● **Trecho do documento**
A cada dois dias, um médico é agredido verbal ou fisicamente por um paciente. Essa é a estimativa feita pelo sindicato que representa a categoria no Estado, o Sinmed, uma vez que o medo de denunciar os casos reflete na consolidação de estatísticas sobre o tema. No episódio mais recente, uma profissional foi ferida por um casal em Lagoa da Prata, na região Centro-Oeste de Minas Gerais. A grande maioria das ocorrências, inclusive, acontece nos serviços de urgência e emergência, observa o Conselho Regional de Medicina (CRM-MG).
Presidente da entidade, Cibele Carvalho diz que as violências mais comuns são as ameaças. Por mais que não sejam concretizadas, as intimidações deixam os trabalhadores temerosos em permanecer nos locais onde atuam e, na rede pública de saúde, não são raros os pedidos de exoneração por medo de retaliação.
“Temos essa violência verbal, a pessoa dizer que se não for atendida vai voltar e matar todo mundo. Eu já passei por isso. Muitas vezes, o usuário não entende que o médico pode estar sobrecarregado ou atendendo alguém com quadro de saúde mais grave”, diz.

(Registros de dados coletados)
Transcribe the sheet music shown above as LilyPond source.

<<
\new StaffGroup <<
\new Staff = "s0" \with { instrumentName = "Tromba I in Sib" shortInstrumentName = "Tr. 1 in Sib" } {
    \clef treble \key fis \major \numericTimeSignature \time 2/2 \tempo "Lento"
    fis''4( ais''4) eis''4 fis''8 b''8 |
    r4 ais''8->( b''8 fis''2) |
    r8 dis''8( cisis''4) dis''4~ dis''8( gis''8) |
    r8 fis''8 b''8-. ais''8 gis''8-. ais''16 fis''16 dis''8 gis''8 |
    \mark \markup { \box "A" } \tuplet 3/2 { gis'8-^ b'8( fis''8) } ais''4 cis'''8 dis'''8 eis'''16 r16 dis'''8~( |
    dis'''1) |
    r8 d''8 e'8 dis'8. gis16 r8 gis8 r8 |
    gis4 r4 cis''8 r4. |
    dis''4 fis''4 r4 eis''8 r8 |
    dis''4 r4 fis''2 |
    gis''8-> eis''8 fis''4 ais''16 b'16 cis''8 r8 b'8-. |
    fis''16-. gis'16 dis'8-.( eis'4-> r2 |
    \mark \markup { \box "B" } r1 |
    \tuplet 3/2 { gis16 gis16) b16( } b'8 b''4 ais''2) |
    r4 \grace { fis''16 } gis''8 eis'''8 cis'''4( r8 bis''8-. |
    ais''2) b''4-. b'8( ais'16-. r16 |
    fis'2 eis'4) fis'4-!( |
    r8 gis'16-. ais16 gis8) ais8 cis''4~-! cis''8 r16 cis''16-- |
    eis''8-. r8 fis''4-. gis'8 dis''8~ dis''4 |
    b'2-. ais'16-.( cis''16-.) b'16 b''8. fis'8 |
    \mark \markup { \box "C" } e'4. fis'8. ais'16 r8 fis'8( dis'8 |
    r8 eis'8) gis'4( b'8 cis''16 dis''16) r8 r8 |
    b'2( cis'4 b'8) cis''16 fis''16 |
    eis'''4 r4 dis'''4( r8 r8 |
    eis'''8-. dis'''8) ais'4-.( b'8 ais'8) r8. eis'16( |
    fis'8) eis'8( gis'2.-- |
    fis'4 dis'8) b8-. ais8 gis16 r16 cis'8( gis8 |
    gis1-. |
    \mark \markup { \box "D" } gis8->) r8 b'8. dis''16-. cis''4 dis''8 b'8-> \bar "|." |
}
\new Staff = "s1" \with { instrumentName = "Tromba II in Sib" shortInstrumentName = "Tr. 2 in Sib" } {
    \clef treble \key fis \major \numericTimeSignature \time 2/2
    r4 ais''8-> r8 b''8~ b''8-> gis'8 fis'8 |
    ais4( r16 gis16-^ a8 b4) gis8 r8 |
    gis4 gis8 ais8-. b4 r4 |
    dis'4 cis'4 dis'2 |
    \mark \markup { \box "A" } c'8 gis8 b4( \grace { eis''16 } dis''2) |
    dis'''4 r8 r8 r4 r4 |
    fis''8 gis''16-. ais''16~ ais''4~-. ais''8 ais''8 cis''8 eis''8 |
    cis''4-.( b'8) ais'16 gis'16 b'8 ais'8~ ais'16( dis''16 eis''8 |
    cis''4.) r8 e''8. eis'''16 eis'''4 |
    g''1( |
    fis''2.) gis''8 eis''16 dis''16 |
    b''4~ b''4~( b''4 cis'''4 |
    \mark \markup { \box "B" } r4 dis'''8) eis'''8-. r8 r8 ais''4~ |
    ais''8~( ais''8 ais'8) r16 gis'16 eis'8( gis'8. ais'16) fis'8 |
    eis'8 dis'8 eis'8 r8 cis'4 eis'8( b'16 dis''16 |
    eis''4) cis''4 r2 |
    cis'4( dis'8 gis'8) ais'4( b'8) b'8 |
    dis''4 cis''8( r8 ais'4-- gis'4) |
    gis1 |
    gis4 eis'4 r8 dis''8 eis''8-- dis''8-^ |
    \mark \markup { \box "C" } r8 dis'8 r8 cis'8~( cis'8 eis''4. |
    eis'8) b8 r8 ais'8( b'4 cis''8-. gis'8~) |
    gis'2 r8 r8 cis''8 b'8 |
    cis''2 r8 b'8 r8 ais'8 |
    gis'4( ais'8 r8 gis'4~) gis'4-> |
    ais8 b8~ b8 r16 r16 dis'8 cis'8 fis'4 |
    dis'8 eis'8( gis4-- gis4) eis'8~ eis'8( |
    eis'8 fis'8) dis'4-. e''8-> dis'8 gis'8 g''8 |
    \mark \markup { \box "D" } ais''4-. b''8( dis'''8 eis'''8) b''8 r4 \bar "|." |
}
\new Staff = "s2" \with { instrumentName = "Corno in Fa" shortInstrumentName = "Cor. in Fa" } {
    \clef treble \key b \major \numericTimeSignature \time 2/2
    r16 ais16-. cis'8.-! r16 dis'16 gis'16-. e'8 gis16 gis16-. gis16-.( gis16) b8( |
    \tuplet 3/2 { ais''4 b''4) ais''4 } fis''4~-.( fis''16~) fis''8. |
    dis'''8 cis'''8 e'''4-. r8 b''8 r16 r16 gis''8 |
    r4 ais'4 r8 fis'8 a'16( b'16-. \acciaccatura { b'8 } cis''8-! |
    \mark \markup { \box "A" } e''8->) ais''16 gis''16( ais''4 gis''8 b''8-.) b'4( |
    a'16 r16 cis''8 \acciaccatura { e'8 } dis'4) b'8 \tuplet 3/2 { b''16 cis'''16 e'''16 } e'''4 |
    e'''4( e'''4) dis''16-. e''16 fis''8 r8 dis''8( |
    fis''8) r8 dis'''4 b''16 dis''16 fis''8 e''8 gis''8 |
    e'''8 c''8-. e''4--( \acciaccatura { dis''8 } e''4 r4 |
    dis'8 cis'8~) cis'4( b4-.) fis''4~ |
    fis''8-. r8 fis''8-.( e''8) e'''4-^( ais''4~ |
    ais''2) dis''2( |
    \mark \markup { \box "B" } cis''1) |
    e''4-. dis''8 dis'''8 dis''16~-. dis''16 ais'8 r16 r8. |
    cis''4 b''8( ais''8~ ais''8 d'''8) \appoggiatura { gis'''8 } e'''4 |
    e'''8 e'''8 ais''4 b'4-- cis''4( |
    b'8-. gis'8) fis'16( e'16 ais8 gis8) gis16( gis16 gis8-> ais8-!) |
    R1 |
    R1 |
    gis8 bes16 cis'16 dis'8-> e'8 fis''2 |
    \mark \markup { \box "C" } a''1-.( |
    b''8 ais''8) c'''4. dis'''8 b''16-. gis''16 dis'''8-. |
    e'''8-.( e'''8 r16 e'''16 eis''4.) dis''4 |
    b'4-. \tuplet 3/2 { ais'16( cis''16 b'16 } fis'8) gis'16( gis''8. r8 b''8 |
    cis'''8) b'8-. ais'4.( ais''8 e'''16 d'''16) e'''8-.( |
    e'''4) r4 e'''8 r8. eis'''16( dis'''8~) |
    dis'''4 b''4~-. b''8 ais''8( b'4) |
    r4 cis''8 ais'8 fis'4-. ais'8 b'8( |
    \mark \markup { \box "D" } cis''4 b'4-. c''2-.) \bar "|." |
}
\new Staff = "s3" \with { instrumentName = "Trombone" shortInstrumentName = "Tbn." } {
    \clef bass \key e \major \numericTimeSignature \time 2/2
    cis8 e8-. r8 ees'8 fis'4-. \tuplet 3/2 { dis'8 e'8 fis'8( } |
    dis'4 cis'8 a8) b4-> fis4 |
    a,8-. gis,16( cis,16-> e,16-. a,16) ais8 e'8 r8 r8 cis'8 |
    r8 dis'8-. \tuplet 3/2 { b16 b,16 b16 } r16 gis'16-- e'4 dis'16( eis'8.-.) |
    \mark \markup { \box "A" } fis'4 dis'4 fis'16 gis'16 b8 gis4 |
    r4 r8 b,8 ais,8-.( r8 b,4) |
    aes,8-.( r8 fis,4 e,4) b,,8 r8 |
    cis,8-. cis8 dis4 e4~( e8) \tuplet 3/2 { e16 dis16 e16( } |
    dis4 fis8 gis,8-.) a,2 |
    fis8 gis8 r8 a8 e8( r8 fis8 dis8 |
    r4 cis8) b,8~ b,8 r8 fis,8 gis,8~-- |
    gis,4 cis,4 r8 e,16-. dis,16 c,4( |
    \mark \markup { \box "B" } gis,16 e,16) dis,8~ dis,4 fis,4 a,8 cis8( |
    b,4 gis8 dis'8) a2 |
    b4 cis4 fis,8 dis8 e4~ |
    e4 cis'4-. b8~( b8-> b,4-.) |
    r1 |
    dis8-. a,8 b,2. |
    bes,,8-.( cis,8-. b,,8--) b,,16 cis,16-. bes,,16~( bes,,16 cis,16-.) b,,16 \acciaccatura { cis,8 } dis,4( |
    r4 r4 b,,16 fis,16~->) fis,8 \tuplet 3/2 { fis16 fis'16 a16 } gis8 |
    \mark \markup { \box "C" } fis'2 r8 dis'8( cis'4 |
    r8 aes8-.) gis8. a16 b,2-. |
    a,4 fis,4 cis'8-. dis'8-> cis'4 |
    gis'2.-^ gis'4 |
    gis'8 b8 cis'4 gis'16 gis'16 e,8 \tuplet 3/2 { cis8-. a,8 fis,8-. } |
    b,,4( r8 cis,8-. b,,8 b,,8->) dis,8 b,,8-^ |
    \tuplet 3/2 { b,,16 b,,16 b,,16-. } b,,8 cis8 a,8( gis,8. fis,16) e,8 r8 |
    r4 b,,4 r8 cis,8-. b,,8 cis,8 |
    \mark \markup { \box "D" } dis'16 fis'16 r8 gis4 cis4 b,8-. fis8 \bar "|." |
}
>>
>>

● **Tarefa proposta A**
Reescreva o trecho do texto sobre agressões a médicos entre "Presidente da entidade, Cibele" e "medo de retaliação.", inclusive, renomeando "ameaças" para "agressões verbais".
● **Tarefa proposta B**
Como seguiria o texto sobre agressões a médicos depois da última frase? Escreva a continuação.

● **Sua resposta A**
Presidente da entidade, Cibele Carvalho diz que as violências mais comuns são as agressões verbais. Por mais que não sejam concretizadas, as intimidações deixam os trabalhadores temerosos em permanecer nos locais onde atuam e, na rede pública de saúde, não são raros os pedidos de exoneração por medo de retaliação.

● **Sua resposta B**
PICOS DE DOENÇAS
As agressões são mais frequentes em períodos de picos das doenças, quando a demanda por assistência aumenta, observa o diretor de Mobilização do Sinmed, Cristiano Túlio Maciel Albuquerque. Tendo atuado como diretor do Hospital João Paulo II, ele conta que, por lá, dois casos de hostilidades contra os profissionais eram registrados por semana de abril a junho, época de maior incidência das enfermidades respiratórias.
Mas a situação é realidade em qualquer unidade de saúde e está menos ligada ao relacionamento entre as partes, sendo uma questão do próprio tempo de espera por uma consulta, frisa o médico.
“O conflito é inevitável porque vem do desencontro entre a demanda e a capacidade de atendimento em alguns momentos específicos, não é contínuo. Toda vez que o tempo de atendimento ultrapassa seis horas, é inevitável ter esse conflito”, explica.
Em Montes Claros, os casos de agressão contra profissionais da saúde não são raros. “Há sempre uma insegurança que acaba gerando uma falta de respeito por alguns familiares, principalmente de pacientes da Covid neste período que estamos vivendo. Entendemos que este período é difícil e as pessoas estão com os sentimentos aflorados”, afirma um profissional que pediu para que não fosse identificado.
O relato mais recente, segundo ele, foi na noite de segunda-feira. “Iniciamos um tratamento de um paciente positivo para Covid. A filha não teve o cuidado de se proteger e queria ficar o tempo todo ao lado do pai. Temos que orientar e chamar atenção para os cuidados, mas a maioria não entende e acabamos ouvindo todo tipo de coisa. A maioria esquece que somos expostos o tempo inteiro e todos precisamos ter os devidos cuidados para não propagar a doença. Tentamos o tempo todo minimizar os riscos e orientar os familiares”.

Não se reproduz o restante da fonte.